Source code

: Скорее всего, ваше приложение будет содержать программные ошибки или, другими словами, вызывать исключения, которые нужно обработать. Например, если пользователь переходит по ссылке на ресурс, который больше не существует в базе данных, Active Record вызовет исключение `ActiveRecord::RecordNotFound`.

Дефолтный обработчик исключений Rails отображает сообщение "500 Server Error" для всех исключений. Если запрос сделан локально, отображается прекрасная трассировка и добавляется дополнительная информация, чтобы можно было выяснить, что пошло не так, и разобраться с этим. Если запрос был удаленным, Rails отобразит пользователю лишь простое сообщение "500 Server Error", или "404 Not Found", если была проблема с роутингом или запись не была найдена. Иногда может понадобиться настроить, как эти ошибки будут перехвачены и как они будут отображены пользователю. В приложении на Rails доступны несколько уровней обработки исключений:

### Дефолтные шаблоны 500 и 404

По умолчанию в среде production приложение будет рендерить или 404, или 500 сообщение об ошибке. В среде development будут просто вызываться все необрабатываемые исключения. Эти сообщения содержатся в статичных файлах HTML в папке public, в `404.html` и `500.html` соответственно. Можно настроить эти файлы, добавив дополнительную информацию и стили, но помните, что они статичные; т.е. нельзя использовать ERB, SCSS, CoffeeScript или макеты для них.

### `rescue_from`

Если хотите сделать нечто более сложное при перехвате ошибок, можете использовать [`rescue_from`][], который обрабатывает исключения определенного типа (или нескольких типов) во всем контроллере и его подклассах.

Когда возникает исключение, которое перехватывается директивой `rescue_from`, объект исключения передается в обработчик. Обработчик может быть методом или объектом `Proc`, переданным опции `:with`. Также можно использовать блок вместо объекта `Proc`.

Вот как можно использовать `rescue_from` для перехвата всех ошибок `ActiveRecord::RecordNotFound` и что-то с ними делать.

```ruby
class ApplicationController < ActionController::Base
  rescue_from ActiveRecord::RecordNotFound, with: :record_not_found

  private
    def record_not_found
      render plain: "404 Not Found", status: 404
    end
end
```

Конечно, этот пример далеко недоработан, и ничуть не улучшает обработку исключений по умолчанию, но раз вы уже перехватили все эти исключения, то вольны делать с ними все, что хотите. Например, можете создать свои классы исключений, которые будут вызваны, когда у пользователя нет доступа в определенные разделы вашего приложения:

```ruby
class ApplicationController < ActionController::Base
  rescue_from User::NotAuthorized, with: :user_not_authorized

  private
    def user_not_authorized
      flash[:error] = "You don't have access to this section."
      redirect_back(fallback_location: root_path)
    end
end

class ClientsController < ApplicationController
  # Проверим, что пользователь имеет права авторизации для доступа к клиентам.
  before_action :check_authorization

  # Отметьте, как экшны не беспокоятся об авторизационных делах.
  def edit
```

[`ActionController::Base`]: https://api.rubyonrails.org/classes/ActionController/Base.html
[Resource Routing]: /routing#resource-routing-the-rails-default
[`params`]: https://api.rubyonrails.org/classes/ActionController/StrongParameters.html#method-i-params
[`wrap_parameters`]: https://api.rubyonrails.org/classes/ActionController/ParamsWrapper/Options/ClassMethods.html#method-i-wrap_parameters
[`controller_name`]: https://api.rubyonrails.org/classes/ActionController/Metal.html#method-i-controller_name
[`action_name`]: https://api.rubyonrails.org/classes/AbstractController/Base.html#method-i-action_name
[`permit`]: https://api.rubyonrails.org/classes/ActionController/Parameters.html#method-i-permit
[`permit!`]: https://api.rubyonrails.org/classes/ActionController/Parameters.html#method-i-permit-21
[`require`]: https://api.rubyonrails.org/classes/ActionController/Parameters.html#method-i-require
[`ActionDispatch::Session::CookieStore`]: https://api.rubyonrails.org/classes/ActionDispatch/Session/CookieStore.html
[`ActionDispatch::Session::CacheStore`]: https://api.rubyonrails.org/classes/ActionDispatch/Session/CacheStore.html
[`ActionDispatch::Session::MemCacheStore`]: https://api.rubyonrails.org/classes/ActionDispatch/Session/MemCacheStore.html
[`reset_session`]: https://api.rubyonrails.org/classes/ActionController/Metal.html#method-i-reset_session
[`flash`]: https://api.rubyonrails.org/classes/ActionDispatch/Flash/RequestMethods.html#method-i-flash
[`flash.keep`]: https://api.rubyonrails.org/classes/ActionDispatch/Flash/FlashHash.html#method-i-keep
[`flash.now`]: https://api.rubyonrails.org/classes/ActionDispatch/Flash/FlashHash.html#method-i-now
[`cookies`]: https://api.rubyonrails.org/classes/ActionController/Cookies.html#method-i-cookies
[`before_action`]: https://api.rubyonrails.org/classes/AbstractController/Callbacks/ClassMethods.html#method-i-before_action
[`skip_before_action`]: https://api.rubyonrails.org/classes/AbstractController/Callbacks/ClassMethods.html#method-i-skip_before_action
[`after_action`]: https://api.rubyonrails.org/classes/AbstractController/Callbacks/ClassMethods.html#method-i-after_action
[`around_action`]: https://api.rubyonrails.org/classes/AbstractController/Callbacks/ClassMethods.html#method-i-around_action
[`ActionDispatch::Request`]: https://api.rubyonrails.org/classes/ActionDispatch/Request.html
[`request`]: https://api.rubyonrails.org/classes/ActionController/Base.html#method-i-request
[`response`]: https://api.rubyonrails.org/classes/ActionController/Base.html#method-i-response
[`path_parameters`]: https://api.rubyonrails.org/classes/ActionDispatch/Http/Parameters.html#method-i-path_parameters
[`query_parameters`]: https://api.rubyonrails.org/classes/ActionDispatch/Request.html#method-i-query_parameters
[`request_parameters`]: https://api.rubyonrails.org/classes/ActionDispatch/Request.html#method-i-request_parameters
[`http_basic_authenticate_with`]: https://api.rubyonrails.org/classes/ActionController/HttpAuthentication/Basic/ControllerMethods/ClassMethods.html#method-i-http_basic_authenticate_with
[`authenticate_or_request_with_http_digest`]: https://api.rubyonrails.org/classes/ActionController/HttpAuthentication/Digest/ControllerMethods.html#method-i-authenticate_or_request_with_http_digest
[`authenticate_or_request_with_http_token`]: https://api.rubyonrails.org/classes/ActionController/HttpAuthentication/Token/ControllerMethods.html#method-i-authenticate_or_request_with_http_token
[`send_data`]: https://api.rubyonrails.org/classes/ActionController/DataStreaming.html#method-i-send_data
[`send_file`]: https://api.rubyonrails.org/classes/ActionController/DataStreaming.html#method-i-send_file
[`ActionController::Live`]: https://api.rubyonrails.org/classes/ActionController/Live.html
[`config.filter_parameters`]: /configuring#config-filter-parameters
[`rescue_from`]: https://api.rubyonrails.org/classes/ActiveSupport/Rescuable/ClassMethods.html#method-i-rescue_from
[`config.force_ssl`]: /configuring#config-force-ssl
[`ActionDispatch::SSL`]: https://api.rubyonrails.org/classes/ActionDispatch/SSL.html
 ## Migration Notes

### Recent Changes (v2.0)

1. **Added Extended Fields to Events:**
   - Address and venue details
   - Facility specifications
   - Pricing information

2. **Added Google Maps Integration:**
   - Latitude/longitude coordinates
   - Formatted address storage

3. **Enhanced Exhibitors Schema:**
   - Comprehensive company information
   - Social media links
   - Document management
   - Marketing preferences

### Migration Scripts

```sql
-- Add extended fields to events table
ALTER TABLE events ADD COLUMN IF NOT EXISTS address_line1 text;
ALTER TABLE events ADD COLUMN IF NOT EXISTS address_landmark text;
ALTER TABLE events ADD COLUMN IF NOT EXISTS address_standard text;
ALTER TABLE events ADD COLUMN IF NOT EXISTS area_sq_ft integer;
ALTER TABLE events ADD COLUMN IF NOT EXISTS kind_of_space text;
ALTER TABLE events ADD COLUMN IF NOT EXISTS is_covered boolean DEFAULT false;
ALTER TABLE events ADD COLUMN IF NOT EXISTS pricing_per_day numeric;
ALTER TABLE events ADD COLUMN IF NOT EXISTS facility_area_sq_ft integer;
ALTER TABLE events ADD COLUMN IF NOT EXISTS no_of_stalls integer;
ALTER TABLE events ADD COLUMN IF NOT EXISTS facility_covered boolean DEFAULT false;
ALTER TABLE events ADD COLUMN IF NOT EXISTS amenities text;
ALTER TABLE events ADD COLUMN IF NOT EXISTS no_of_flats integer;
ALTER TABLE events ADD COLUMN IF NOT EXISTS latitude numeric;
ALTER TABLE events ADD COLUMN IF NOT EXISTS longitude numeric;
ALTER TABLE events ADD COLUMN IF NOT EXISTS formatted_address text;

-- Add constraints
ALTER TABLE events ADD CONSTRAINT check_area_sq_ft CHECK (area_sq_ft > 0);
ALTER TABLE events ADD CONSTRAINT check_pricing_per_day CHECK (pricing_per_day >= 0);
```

══════════

• _Exercise instructions_
Copy every line that contains "Added" from the listing above.

• _Answer for the task_
1. **Added Extended Fields to Events:**
2. **Added Google Maps Integration:**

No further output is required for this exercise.